(Document extract)

Single by Tomorrow

from the album Tomorrow
- A-side: "Revolution"
- B-side: "Three Jolly Little Dwarves"
- Released: August 1967
- Recorded: 1967
- Genre: Psychedelic rock
- Length: 3:48
- Label: Parlophone
- Songwriter(s): Keith Hopkins, Steve Howe
- Producer(s): Mark Wirtz

Tomorrow singles chronology
| "My White Bicycle" (1967) | "Revolution" (1967) |  |

= Revolution (Tomorrow song) =

"Revolution" is a song by the English psychedelic rock band Tomorrow. It was first released as a single in the UK by Parlophone in September 1967. The song also appeared on the group's self-titled album Tomorrow in February 1968. "Revolution" was written by Keith Alan Hopkins (better known as Keith West) and Steve Howe. It failed to break the music charts.

(End Document extract)
(Data shown)

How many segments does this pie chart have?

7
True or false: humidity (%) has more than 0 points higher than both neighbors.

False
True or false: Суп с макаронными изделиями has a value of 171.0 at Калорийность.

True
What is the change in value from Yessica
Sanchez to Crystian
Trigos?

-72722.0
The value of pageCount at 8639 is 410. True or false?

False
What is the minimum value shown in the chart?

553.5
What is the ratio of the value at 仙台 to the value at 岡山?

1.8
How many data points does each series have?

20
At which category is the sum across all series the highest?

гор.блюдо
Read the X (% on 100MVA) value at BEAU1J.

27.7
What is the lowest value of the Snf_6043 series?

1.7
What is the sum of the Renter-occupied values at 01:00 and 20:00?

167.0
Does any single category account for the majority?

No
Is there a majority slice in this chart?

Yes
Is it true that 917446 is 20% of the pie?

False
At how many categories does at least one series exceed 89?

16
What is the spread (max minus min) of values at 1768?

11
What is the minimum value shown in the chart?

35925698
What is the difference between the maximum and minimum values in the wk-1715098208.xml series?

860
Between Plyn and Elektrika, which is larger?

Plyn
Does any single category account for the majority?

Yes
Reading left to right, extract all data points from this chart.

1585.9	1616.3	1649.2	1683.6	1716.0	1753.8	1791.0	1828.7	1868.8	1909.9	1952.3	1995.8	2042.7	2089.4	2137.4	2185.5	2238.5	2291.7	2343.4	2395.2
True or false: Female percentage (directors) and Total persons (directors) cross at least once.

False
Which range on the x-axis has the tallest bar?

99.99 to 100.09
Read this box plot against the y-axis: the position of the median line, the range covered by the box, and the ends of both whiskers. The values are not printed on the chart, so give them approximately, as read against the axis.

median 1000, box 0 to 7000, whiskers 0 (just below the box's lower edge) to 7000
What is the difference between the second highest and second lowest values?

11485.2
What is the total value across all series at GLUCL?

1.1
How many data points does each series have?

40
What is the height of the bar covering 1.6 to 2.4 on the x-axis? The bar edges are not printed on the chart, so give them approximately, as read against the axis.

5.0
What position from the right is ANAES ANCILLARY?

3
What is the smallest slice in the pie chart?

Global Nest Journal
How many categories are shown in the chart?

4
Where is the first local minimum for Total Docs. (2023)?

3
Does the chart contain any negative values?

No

(End Data shown)

- **Complete the following**:
[a] According to the article on the Tomorrow song "Revolution," by what name is Keith Alan Hopkins better known?
[b] Resume the article on the Tomorrow song "Revolution" from the point where it stops.

- **Responses**:
[a] Keith West

[b]
Several different recordings of the song have been released by Tomorrow. The 1999 CD reissue of Tomorrow also includes a previously unreleased studio demo recording of the song. This version does not have the orchestral overdubs but instead has some phasing effects not heard in the later recording. Both were recorded at EMI's Abbey Road Studios in London in mid 1967. Tomorrow performed this song for John Peel's radio show on the BBC, and there is also a live recording on the album 50 Minute Technicolor Dream.

AllMusic writer Richie Unterberger called "Revolution" an "infectious hippie anthem".